En
el Catecismo
Abstinencia sexual
José A. Rodríguez González
redaccionsjc@elvisitante.biz
El Catecismo de la Iglesia Católica enseña,
cuando explica el sexto mandamiento – no
cometerás adulterio -, que es una acción
moralmente inaceptable realizar actos sexuales
fuera del matrimonio. La sexualidad, según
enseña la tradición de la Iglesia,
la ha creado Dios sólo con dos finalidades
inviolables: la procreación y la expresión
máxima de amor entre personas de sexo opuesto
(hombre y mujer).
Llevar a cabo la práctica de la sexualidad
fuera del matrimonio implica una ofensa contra
la castidad; la virtud que ordena los apetitos
sexuales y que forma parte de la virtud cardinal
de la templanza.
Es por estas razones que es necesario, para vivir
de acuerdo con el Creador y cumplir con los fines
naturales de la sexualidad, practicar la castidad.

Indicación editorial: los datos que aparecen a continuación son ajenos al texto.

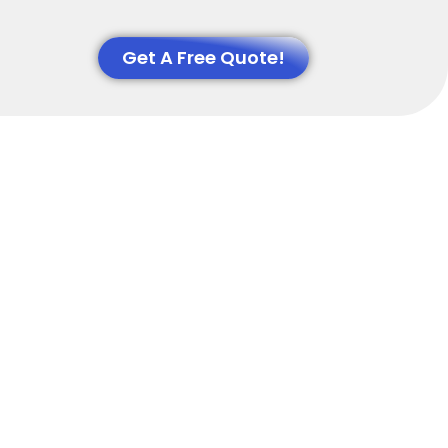
Get A Free Quote!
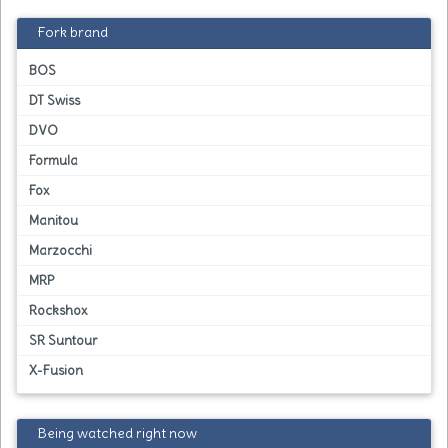
Fork brand
BOS
DT Swiss
DVO
Formula
Fox
Manitou
Marzocchi
MRP
Rockshox
SR Suntour
X-Fusion
Being watched right now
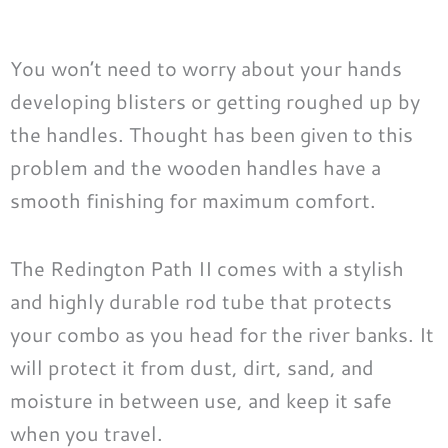
You won’t need to worry about your hands
developing blisters or getting roughed up by
the handles. Thought has been given to this
problem and the wooden handles have a
smooth finishing for maximum comfort.
The Redington Path II comes with a stylish
and highly durable rod tube that protects
your combo as you head for the river banks. It
will protect it from dust, dirt, sand, and
moisture in between use, and keep it safe
when you travel.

Esta virtud se vive, de acuerdo con el catecismo,
según los diversos estados de vida: soltero,
novio, casado, célibe y sacerdotal.
En el estado de soltería, noviazgo, célibe
y sacerdotal, esta virtud se vive practicando la
abstinencia sexual. En el estado del matrimonio
la virtud se practica siendo fiel a la pareja.
Esta fidelidad se lleva a cabo cuidando de no practicar
las siguientes variantes negativas de la castidad:
lujuria, prostitución, masturbación,
pornografía.
La abstinencia sexual no es sólo un deber
moral sino también el modo más seguro,
según los estudios médicos, de evitar
cualquier tipo de enfermedad transmisible sexualmente.
Una verdadera educación sexual para los
jóvenes habrá de promover en ellos
la práctica de la abstinencia y fomentar
la sexualidad como un valor del matrimonio.